■ **Your goal**
Every line of the entries below that includes "round" belongs in the answer, copied as written.

■ **Data for review**
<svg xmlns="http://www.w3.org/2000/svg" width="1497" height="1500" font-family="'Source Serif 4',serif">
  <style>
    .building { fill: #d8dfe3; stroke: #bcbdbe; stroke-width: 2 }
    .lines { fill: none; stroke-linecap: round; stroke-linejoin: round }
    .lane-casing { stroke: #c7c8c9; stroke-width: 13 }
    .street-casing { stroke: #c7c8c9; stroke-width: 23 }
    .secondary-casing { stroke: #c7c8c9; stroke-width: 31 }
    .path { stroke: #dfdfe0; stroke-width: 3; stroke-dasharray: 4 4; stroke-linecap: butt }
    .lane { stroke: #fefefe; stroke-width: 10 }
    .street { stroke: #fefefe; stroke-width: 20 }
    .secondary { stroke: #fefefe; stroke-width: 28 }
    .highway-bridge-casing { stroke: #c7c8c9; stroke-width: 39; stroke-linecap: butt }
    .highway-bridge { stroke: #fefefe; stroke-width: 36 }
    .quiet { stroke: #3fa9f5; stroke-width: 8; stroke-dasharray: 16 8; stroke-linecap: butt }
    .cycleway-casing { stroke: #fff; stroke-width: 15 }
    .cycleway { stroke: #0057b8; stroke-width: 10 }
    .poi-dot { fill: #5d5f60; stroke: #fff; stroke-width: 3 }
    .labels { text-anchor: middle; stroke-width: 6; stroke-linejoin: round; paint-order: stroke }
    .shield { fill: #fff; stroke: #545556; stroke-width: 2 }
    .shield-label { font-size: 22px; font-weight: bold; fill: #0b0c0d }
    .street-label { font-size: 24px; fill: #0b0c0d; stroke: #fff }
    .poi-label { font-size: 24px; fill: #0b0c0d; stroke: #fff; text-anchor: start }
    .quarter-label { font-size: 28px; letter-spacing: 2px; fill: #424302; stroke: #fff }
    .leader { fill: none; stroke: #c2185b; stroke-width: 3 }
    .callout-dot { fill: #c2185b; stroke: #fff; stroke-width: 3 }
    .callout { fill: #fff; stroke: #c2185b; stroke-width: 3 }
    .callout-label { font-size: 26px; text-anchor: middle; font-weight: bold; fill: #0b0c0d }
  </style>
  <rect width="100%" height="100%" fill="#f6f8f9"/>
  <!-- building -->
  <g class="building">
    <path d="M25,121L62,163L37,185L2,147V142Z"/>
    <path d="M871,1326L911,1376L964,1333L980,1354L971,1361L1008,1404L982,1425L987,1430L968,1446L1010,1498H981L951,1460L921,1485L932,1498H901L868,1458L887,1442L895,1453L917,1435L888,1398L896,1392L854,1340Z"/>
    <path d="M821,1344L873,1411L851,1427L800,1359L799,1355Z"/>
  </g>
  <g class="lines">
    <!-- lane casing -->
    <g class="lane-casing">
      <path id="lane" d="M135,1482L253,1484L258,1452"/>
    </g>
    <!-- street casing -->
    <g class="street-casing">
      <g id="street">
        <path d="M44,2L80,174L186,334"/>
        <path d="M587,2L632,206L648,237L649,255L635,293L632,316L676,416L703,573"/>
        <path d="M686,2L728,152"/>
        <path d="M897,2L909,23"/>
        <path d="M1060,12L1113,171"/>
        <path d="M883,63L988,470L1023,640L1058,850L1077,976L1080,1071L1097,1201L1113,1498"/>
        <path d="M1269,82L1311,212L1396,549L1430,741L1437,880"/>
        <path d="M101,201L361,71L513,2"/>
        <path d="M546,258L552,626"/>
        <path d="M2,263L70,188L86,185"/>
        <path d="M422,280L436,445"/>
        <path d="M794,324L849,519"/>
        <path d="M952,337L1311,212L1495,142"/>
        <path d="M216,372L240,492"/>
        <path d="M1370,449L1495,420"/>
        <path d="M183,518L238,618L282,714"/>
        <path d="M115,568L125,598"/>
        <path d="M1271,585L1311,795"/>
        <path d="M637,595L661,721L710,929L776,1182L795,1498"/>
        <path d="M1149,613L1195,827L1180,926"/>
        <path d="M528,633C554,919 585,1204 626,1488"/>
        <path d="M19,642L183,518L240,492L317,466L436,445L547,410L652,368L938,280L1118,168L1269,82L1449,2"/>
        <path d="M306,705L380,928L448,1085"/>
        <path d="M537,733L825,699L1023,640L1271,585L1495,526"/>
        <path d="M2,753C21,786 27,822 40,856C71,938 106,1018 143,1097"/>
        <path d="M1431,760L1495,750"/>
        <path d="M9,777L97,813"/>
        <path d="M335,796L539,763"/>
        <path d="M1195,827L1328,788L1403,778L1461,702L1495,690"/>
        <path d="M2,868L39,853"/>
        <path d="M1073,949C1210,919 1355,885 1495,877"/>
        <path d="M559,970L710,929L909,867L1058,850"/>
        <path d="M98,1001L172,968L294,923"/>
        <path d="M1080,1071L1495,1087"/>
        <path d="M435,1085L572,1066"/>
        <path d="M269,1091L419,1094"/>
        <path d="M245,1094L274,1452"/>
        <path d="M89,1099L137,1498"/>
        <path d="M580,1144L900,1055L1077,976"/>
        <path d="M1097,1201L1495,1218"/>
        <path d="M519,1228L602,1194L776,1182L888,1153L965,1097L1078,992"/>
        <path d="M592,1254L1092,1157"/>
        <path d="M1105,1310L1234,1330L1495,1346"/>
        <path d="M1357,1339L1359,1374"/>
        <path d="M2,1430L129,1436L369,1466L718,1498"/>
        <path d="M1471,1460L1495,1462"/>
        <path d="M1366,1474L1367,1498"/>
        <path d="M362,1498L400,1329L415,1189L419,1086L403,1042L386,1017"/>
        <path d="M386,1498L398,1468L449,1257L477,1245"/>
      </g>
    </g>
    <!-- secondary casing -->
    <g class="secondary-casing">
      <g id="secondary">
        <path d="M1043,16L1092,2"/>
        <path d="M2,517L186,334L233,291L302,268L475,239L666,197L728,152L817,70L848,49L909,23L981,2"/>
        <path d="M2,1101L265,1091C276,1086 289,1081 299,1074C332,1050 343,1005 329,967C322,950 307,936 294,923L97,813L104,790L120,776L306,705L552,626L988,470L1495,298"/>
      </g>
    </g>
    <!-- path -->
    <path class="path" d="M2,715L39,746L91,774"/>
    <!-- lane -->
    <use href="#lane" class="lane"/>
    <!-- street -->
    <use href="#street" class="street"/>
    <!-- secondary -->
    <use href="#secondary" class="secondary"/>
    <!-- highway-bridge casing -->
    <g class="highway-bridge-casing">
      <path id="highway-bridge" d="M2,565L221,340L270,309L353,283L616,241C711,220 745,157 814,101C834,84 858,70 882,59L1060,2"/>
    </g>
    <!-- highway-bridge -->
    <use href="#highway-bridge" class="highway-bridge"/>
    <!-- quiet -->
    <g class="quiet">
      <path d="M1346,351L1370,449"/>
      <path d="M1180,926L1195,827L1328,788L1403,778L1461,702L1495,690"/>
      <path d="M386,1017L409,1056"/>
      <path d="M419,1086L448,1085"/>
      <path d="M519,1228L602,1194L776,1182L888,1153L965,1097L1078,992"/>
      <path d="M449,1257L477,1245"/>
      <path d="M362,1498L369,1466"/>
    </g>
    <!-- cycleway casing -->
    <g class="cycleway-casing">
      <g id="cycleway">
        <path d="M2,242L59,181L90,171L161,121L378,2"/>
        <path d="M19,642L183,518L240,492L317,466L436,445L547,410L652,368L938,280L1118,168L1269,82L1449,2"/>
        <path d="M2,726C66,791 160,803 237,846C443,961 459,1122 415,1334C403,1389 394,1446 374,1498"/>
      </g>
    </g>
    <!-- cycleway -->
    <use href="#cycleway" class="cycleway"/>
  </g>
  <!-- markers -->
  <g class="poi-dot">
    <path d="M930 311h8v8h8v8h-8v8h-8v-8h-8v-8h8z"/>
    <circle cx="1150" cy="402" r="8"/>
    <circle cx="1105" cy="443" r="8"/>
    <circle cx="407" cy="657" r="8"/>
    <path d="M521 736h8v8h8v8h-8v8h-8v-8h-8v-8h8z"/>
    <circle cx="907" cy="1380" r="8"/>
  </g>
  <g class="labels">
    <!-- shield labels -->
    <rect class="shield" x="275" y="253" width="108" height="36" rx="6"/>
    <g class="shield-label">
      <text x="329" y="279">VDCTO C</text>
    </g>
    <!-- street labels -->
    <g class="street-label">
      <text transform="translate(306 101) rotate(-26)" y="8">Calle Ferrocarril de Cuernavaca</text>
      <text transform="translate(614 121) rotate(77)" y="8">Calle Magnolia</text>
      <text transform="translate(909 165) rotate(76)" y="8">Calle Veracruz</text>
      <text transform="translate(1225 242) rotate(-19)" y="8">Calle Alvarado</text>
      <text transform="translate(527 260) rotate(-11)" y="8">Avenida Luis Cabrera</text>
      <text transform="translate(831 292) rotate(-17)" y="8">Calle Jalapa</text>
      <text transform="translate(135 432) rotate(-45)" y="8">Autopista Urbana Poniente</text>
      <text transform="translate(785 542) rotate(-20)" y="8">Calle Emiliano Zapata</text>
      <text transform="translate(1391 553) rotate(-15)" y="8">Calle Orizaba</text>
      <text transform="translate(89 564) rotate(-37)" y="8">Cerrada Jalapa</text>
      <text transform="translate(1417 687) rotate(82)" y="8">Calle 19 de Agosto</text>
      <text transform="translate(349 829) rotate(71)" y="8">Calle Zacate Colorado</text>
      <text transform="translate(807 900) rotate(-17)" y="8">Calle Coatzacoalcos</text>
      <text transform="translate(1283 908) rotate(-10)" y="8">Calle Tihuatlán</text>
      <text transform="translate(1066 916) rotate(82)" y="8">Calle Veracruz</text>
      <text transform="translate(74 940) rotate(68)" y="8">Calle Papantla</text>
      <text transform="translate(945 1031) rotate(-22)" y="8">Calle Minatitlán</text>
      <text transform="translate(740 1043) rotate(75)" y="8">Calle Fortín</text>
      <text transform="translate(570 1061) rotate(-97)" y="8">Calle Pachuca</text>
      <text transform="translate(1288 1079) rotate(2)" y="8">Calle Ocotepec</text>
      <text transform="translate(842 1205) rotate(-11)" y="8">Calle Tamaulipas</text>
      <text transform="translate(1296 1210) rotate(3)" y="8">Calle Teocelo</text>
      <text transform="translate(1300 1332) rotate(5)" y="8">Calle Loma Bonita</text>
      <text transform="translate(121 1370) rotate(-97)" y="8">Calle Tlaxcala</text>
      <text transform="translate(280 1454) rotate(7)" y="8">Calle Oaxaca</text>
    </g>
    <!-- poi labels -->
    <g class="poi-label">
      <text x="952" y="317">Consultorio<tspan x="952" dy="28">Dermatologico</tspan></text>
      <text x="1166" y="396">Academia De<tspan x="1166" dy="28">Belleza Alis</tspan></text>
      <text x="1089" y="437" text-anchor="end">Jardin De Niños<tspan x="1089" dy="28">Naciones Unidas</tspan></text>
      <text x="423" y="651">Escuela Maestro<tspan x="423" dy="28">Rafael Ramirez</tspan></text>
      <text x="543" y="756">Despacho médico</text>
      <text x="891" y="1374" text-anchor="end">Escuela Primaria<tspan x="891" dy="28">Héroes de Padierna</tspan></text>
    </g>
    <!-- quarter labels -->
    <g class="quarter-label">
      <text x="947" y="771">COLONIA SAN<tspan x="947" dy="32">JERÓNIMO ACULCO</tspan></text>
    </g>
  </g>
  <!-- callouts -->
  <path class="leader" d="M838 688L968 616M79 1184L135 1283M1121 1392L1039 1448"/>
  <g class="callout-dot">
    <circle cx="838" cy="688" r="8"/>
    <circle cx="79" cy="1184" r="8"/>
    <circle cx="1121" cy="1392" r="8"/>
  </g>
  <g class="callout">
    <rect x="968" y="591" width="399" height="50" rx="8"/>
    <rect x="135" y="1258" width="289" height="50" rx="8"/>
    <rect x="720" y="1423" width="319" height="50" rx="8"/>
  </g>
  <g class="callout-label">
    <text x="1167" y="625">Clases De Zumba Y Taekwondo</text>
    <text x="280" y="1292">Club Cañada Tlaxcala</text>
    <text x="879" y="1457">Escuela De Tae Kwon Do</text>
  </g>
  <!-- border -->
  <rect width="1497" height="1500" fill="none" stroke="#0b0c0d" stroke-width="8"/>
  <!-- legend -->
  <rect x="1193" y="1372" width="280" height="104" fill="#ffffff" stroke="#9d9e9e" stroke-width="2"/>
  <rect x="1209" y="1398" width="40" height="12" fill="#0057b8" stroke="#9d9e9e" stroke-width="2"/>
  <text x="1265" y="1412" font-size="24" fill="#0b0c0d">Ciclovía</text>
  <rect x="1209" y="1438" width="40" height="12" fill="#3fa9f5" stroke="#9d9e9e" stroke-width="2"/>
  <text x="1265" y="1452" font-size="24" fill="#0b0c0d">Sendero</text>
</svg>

■ **Output for this task**
    .lines { fill: none; stroke-linecap: round; stroke-linejoin: round }
    .labels { text-anchor: middle; stroke-width: 6; stroke-linejoin: round; paint-order: stroke }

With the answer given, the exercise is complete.